Wednesday, 27 June 2012

Be Wary of IPOs. It's Probably Overpriced.

Do you think you can make lots of money by getting in on the ground floor of the initial public offering (IPO) of a company just coming to market?

My advice is:
  • that you should not buy IPOs at their initial offering price and 
  • that you should never buy an IPO just after it begins trading at prices that are generally higher than the IPO price.  
Historically IPOs have been a bad deal.  In measuring all IPOs five years after their initial issuance, researchers have found that IPOs underperform the total stock market by about four percentage points per year.  
  • The poor performance starts about six months after the issue is sold.  
  • Six months is generally set as the "lock up" period, where insiders are prohibited from selling stock to the public.  
  • Once that constraint is lifted, the price of the stock often tanks.
The investment results are even poorer for individual investors.  You will never be allowed to buy the really good IPOs at the initial offering price.  The hot IPOs are snapped up by the big institutional investors or the very best wealthy clients of the underwriting firm. 
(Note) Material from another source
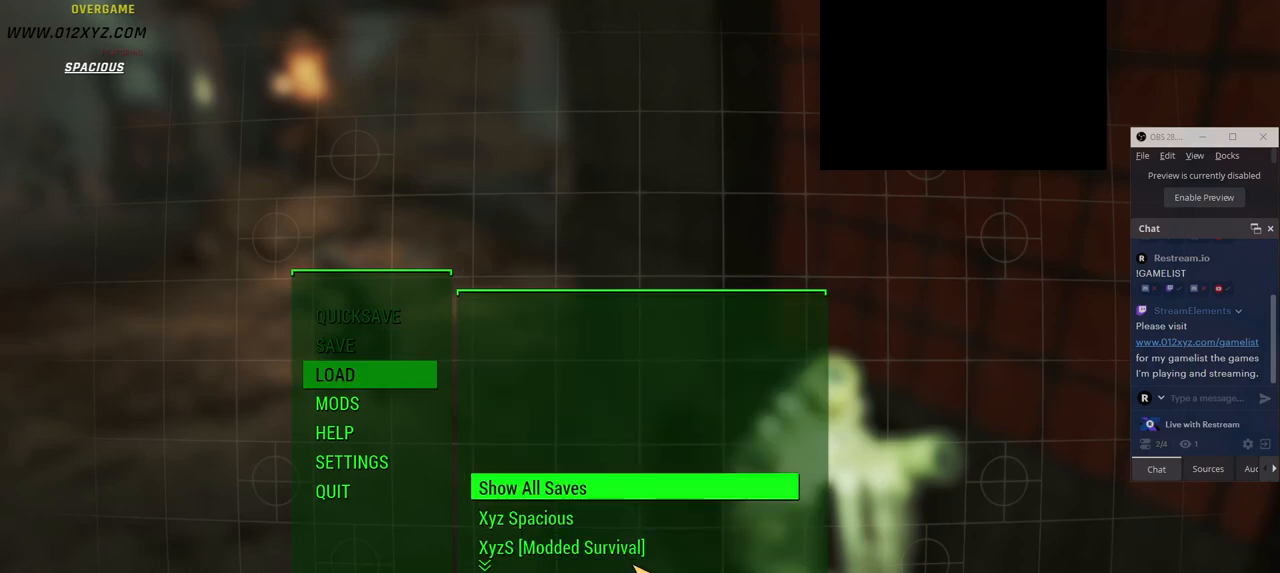
{"keys": [], "mouse": [], "events": [[50, "mouse_wheel", "up"], [66, "mouse_wheel", "down"], [83, "mouse_wheel", "up"], [333, "mouse_wheel", "down"], [500, "mouse_wheel", "up"]]}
If your broker calls to say that IPO shares will be available for you, you can bet that the new issue is a dog. 
  • Only if the brokerage firm is unable to sell the shares to the big institutions and the best individual clients will you be offered a chance to buy at the initial offering price.  
  • Hence, it will systematically turn out that you will be buying only the poorest of the new issues.  
  • There is no strategy I am aware of likely to lose you more money, except perhaps the horse races or the gaming tables of Las Vegas.